## Task list
A. Answer the following from the indenture excerpt:
(i) Under Section 13.02, by whom may an act required to be performed by a board, committee or officer of the Company also be performed with like force and effect?
(ii) To whose attention are notices or demands to the Company to be addressed?
(iii) To which office of the Trustee are notices to the Trustee to be addressed?
B. Copy out the records verbatim from their start through the line containing "701.4], [0, 0, 1]] dist [-0.002506, 0.000510]", including that line. Omit the pictures.

SECTION 13.02. Acts of Board, Committee or Officer of Successor Company
--------------------------------------------------------
Valid. Any act or proceeding by any provision of this Indenture authorized or
-----
required to be done or performed by any board, committee or officer of the
Company shall and may be done and performed with like force and effect by the
like board, committee or officer of any Successor Company.
SECTION 13.03. Required Notices or Demands. Except as otherwise expressly
---------------------------
provided in this Indenture, any notice or demand which by any provision of this
Indenture is required or permitted to be given or served by the Trustee or by
the Holders to or on the Company may be given or served by being deposited
postage prepaid in a post office letter box in the United States addressed
(until another address is filed by the Company with the Trustee) as follows:
Electronic Data Systems Corporation, 0000 Xxxxxx Xxxxx, Xxxx Xxxx X0-0X-00,
Xxxxx, Xxxxx 00000-0000, Attention: Chief Financial Officer. Except as otherwise
expressly provided in this Indenture, any notice, direction, request or demand
by the Company or by any Holder to or upon the Trustee may be given or made, for
all purposes, by being deposited postage prepaid in a post office letter box in
the United States addressed to the corporate trust office of the Trustee
initially at [ ] Attention: [ ].

## Data below
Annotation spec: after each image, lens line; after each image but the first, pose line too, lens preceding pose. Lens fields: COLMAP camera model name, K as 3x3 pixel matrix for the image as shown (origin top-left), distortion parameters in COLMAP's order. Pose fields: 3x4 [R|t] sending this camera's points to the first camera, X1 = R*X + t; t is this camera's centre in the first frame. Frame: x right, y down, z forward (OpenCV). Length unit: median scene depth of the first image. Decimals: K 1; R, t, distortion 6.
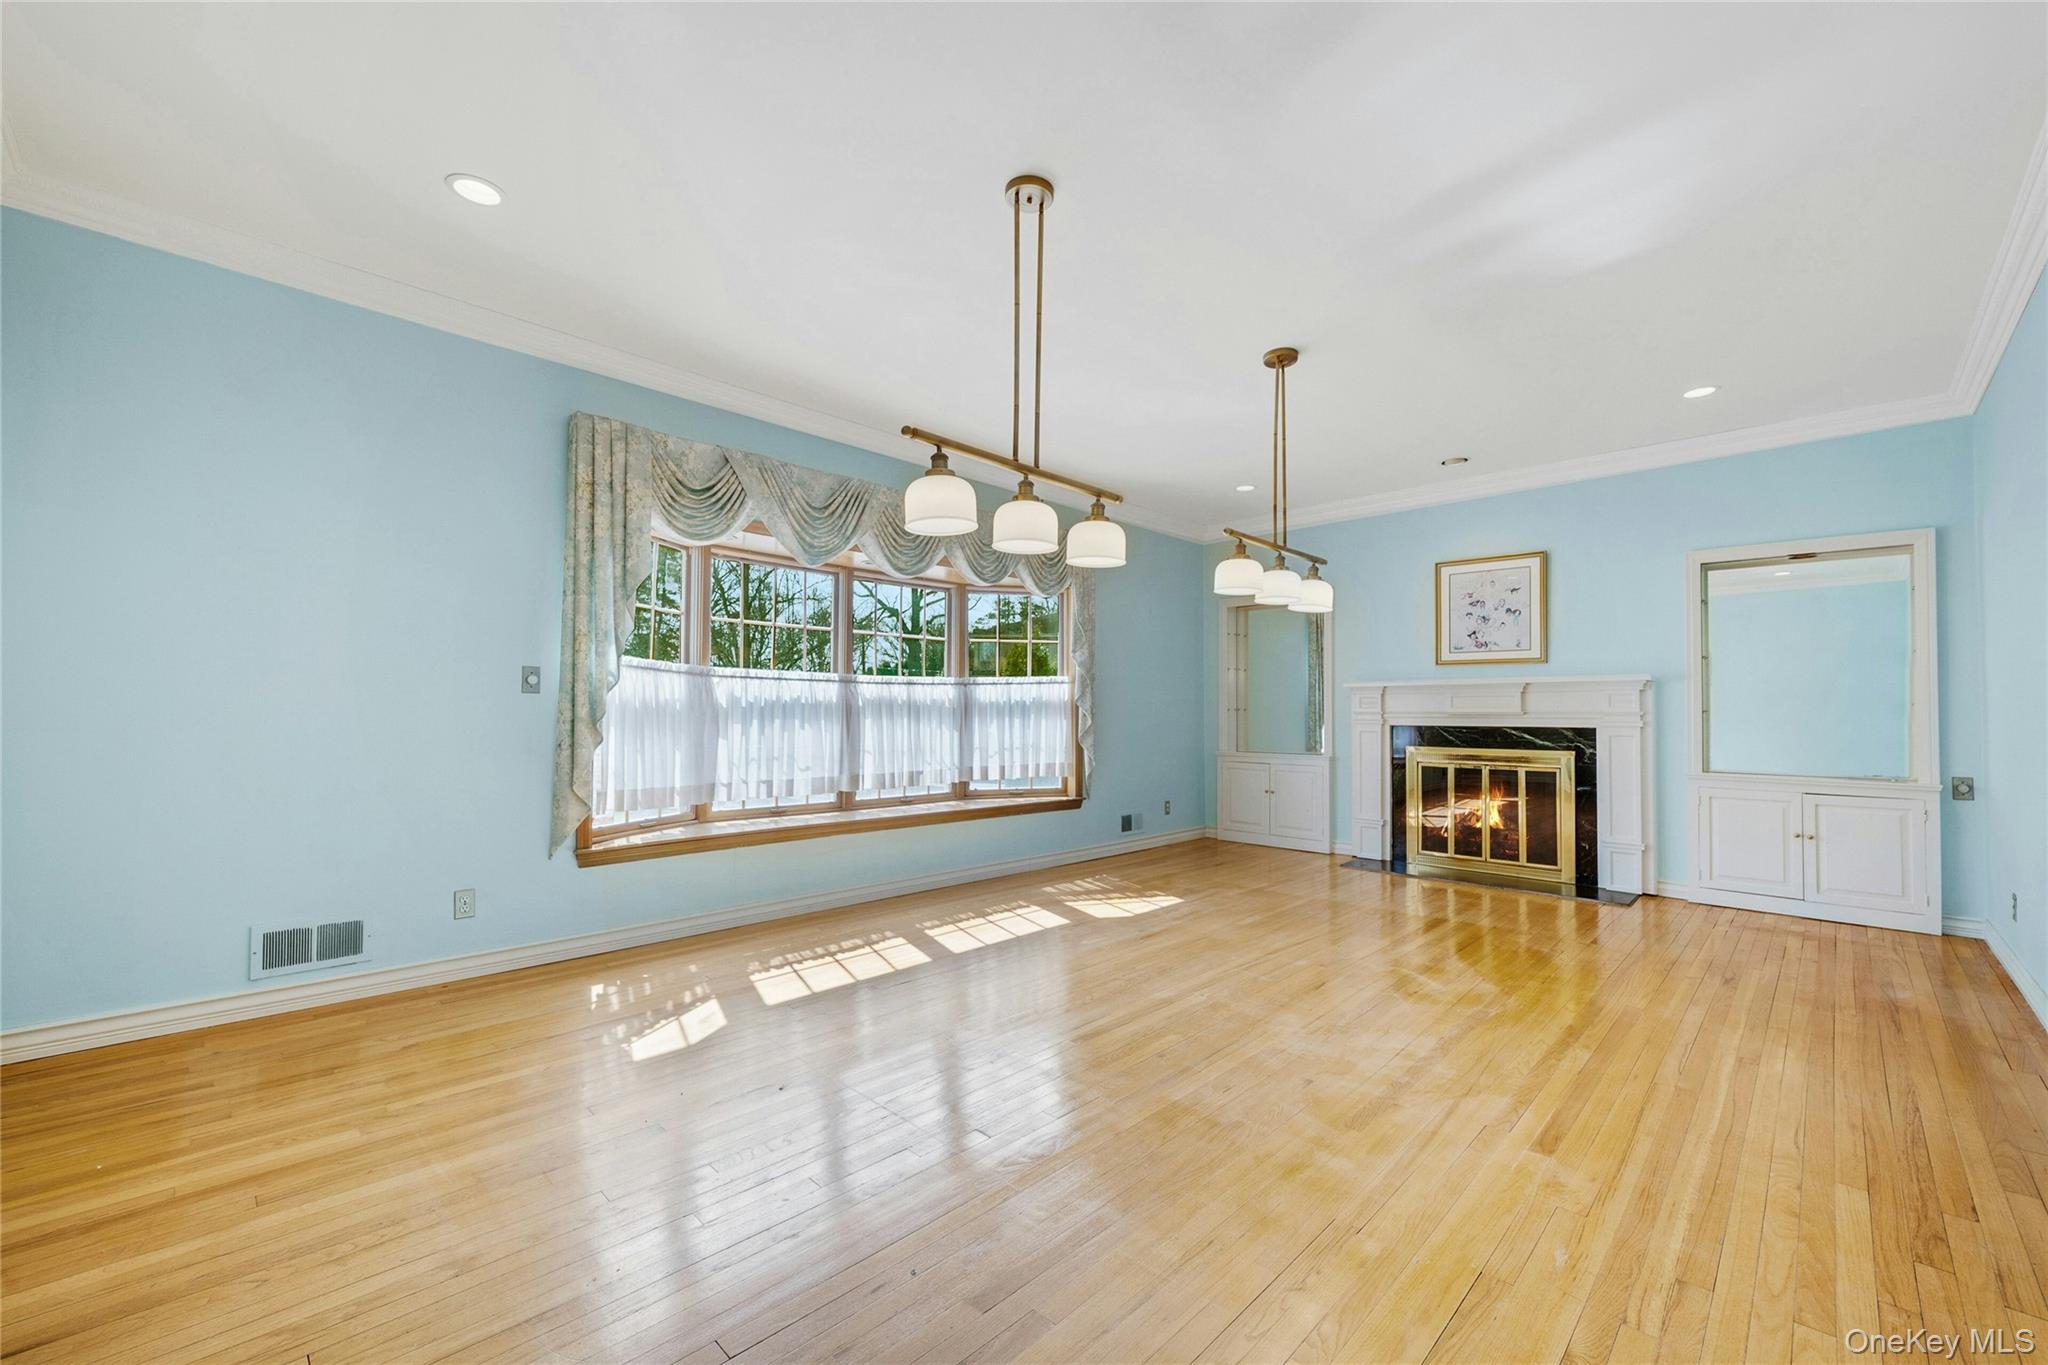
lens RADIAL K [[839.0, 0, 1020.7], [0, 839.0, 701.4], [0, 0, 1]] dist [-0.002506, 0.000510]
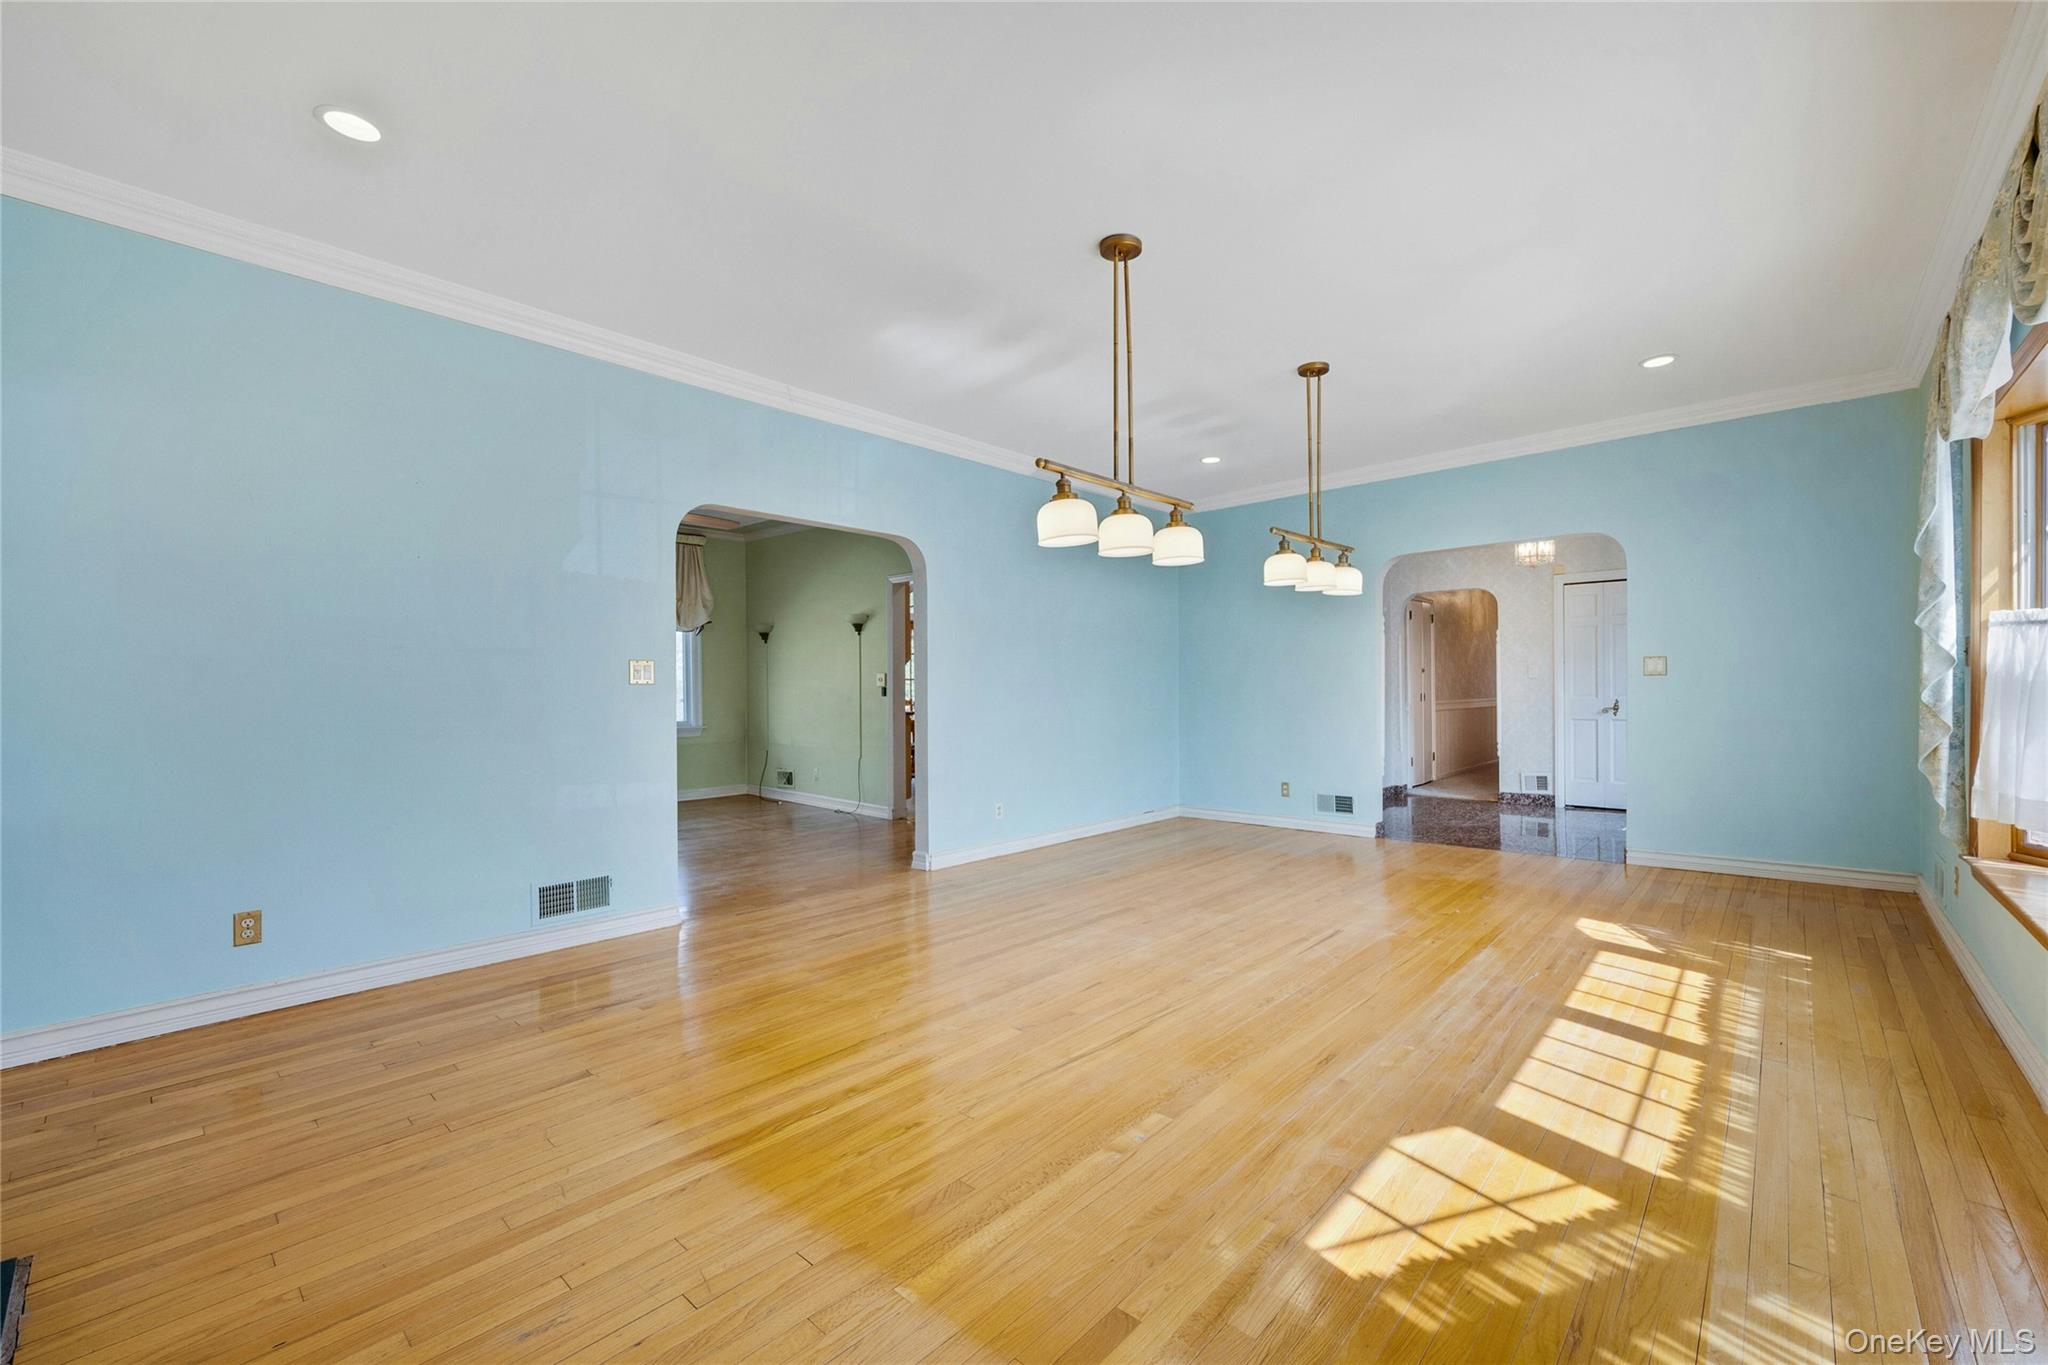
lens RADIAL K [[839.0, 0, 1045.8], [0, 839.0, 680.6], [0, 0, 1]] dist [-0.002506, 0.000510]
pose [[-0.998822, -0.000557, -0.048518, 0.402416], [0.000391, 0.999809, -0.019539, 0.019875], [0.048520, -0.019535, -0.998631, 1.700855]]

## Answers in order
A.
(i) By the like board, committee or officer of any Successor Company.
(ii) The Chief Financial Officer.
(iii) The corporate trust office of the Trustee.

B.
Annotation spec: after each image, lens line; after each image but the first, pose line too, lens preceding pose. Lens fields: COLMAP camera model name, K as 3x3 pixel matrix for the image as shown (origin top-left), distortion parameters in COLMAP's order. Pose fields: 3x4 [R|t] sending this camera's points to the first camera, X1 = R*X + t; t is this camera's centre in the first frame. Frame: x right, y down, z forward (OpenCV). Length unit: median scene depth of the first image. Decimals: K 1; R, t, distortion 6.
lens RADIAL K [[839.0, 0, 1020.7], [0, 839.0, 701.4], [0, 0, 1]] dist [-0.002506, 0.000510]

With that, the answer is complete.